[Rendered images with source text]

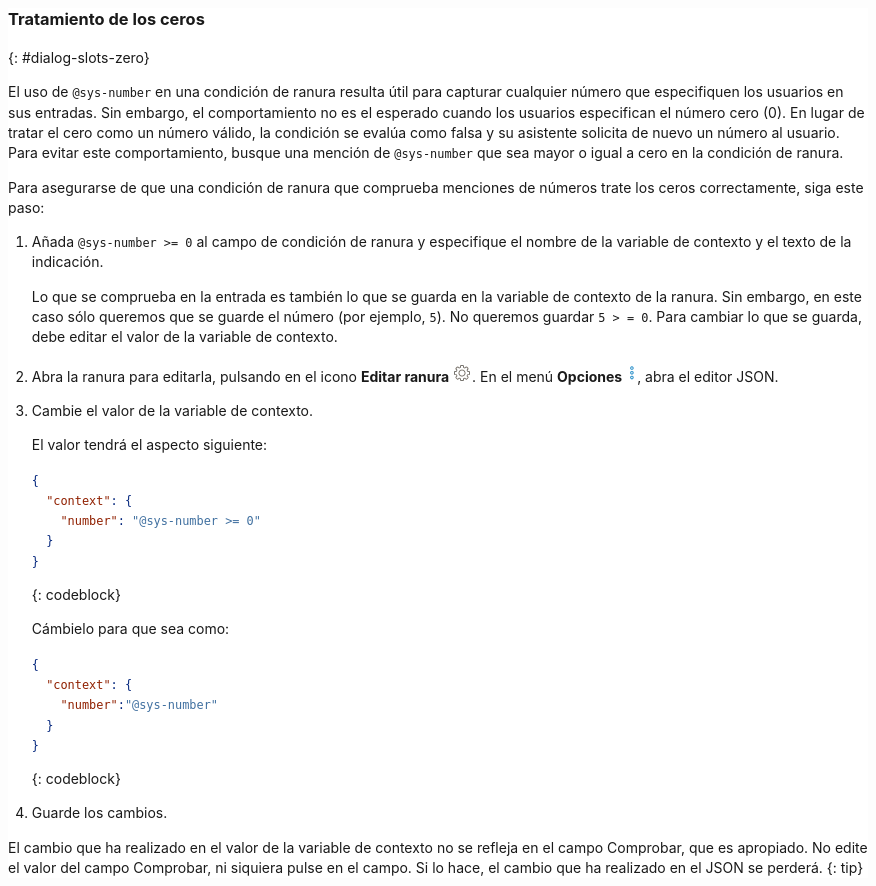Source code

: ### Tratamiento de los ceros
{: #dialog-slots-zero}

El uso de `@sys-number` en una condición de ranura resulta útil para capturar cualquier número que especifiquen los usuarios en sus entradas. Sin embargo, el comportamiento no es el esperado cuando los usuarios especifican el número cero (0). En lugar de tratar el cero como un número válido, la condición se evalúa como falsa y su asistente solicita de nuevo un número al usuario. Para evitar este comportamiento, busque una mención de
`@sys-number` que sea mayor o igual a cero en la condición de ranura.

Para asegurarse de que una condición de ranura que comprueba menciones de números trate los ceros correctamente, siga este paso:

1.  Añada `@sys-number >= 0` al campo de condición de ranura y especifique el nombre de la variable de contexto y el texto de la indicación.
    
    Lo que se comprueba en la entrada es también lo que se guarda en la variable de contexto de la ranura. Sin embargo, en este caso sólo queremos que se guarde el número (por ejemplo, `5`). No queremos guardar `5 > = 0`. Para cambiar lo que se guarda, debe editar el valor de la variable de contexto.

1.  Abra la ranura para editarla, pulsando en el icono **Editar ranura** ![Editar ranura](images/edit-slot.png). En el menú **Opciones** ![icono Más](images/kabob.png), abra el editor JSON.

1.  Cambie el valor de la variable de contexto.

    El valor tendrá el aspecto siguiente:

    ```json
    {
      "context": {
        "number": "@sys-number >= 0"
      }
    }
    ```
    {: codeblock}

    Cámbielo para que sea como:

    ```json
    {
      "context": {
        "number":"@sys-number"
      }
    }
    ```
    {: codeblock}

1.  Guarde los cambios. 

El cambio que ha realizado en el valor de la variable de contexto no se refleja en el campo Comprobar, que es apropiado. No edite el valor del campo Comprobar, ni siquiera pulse en el campo. Si lo hace, el cambio que ha realizado en el JSON se perderá.
{: tip}
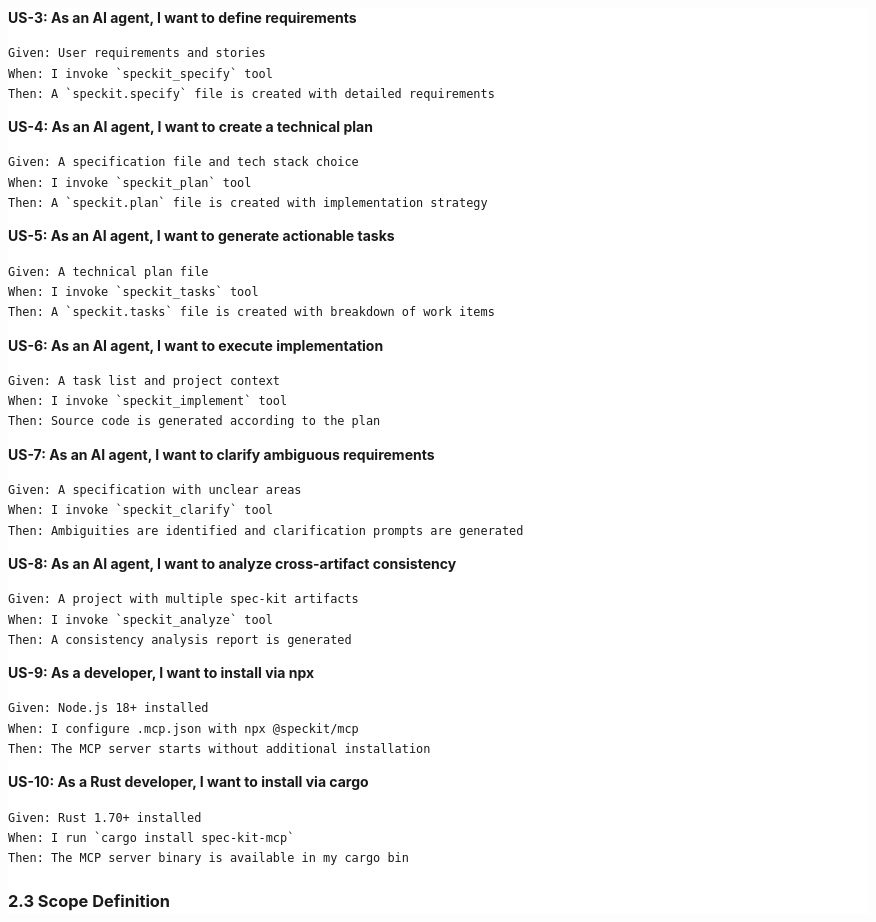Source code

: **US-3: As an AI agent, I want to define requirements**
```
Given: User requirements and stories
When: I invoke `speckit_specify` tool
Then: A `speckit.specify` file is created with detailed requirements
```

**US-4: As an AI agent, I want to create a technical plan**
```
Given: A specification file and tech stack choice
When: I invoke `speckit_plan` tool
Then: A `speckit.plan` file is created with implementation strategy
```

**US-5: As an AI agent, I want to generate actionable tasks**
```
Given: A technical plan file
When: I invoke `speckit_tasks` tool
Then: A `speckit.tasks` file is created with breakdown of work items
```

**US-6: As an AI agent, I want to execute implementation**
```
Given: A task list and project context
When: I invoke `speckit_implement` tool
Then: Source code is generated according to the plan
```

**US-7: As an AI agent, I want to clarify ambiguous requirements**
```
Given: A specification with unclear areas
When: I invoke `speckit_clarify` tool
Then: Ambiguities are identified and clarification prompts are generated
```

**US-8: As an AI agent, I want to analyze cross-artifact consistency**
```
Given: A project with multiple spec-kit artifacts
When: I invoke `speckit_analyze` tool
Then: A consistency analysis report is generated
```

**US-9: As a developer, I want to install via npx**
```
Given: Node.js 18+ installed
When: I configure .mcp.json with npx @speckit/mcp
Then: The MCP server starts without additional installation
```

**US-10: As a Rust developer, I want to install via cargo**
```
Given: Rust 1.70+ installed
When: I run `cargo install spec-kit-mcp`
Then: The MCP server binary is available in my cargo bin
```

### 2.3 Scope Definition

_Goal of the exercise_.
Write out the data exactly, and exclude every picture it holds.

_Answer area_.
Source code

: ### Tratamiento de los ceros
{: #dialog-slots-zero}

El uso de `@sys-number` en una condición de ranura resulta útil para capturar cualquier número que especifiquen los usuarios en sus entradas. Sin embargo, el comportamiento no es el esperado cuando los usuarios especifican el número cero (0). En lugar de tratar el cero como un número válido, la condición se evalúa como falsa y su asistente solicita de nuevo un número al usuario. Para evitar este comportamiento, busque una mención de
`@sys-number` que sea mayor o igual a cero en la condición de ranura.

Para asegurarse de que una condición de ranura que comprueba menciones de números trate los ceros correctamente, siga este paso:

1.  Añada `@sys-number >= 0` al campo de condición de ranura y especifique el nombre de la variable de contexto y el texto de la indicación.
    
    Lo que se comprueba en la entrada es también lo que se guarda en la variable de contexto de la ranura. Sin embargo, en este caso sólo queremos que se guarde el número (por ejemplo, `5`). No queremos guardar `5 > = 0`. Para cambiar lo que se guarda, debe editar el valor de la variable de contexto.

1.  Abra la ranura para editarla, pulsando en el icono **Editar ranura** ![Editar ranura](images/edit-slot.png). En el menú **Opciones** ![icono Más](images/kabob.png), abra el editor JSON.

1.  Cambie el valor de la variable de contexto.

    El valor tendrá el aspecto siguiente:

    ```json
    {
      "context": {
        "number": "@sys-number >= 0"
      }
    }
    ```
    {: codeblock}

    Cámbielo para que sea como:

    ```json
    {
      "context": {
        "number":"@sys-number"
      }
    }
    ```
    {: codeblock}

1.  Guarde los cambios. 

El cambio que ha realizado en el valor de la variable de contexto no se refleja en el campo Comprobar, que es apropiado. No edite el valor del campo Comprobar, ni siquiera pulse en el campo. Si lo hace, el cambio que ha realizado en el JSON se perderá.
{: tip}
Source code

: **US-3: As an AI agent, I want to define requirements**
```
Given: User requirements and stories
When: I invoke `speckit_specify` tool
Then: A `speckit.specify` file is created with detailed requirements
```

**US-4: As an AI agent, I want to create a technical plan**
```
Given: A specification file and tech stack choice
When: I invoke `speckit_plan` tool
Then: A `speckit.plan` file is created with implementation strategy
```

**US-5: As an AI agent, I want to generate actionable tasks**
```
Given: A technical plan file
When: I invoke `speckit_tasks` tool
Then: A `speckit.tasks` file is created with breakdown of work items
```

**US-6: As an AI agent, I want to execute implementation**
```
Given: A task list and project context
When: I invoke `speckit_implement` tool
Then: Source code is generated according to the plan
```

**US-7: As an AI agent, I want to clarify ambiguous requirements**
```
Given: A specification with unclear areas
When: I invoke `speckit_clarify` tool
Then: Ambiguities are identified and clarification prompts are generated
```

**US-8: As an AI agent, I want to analyze cross-artifact consistency**
```
Given: A project with multiple spec-kit artifacts
When: I invoke `speckit_analyze` tool
Then: A consistency analysis report is generated
```

**US-9: As a developer, I want to install via npx**
```
Given: Node.js 18+ installed
When: I configure .mcp.json with npx @speckit/mcp
Then: The MCP server starts without additional installation
```

**US-10: As a Rust developer, I want to install via cargo**
```
Given: Rust 1.70+ installed
When: I run `cargo install spec-kit-mcp`
Then: The MCP server binary is available in my cargo bin
```

### 2.3 Scope Definition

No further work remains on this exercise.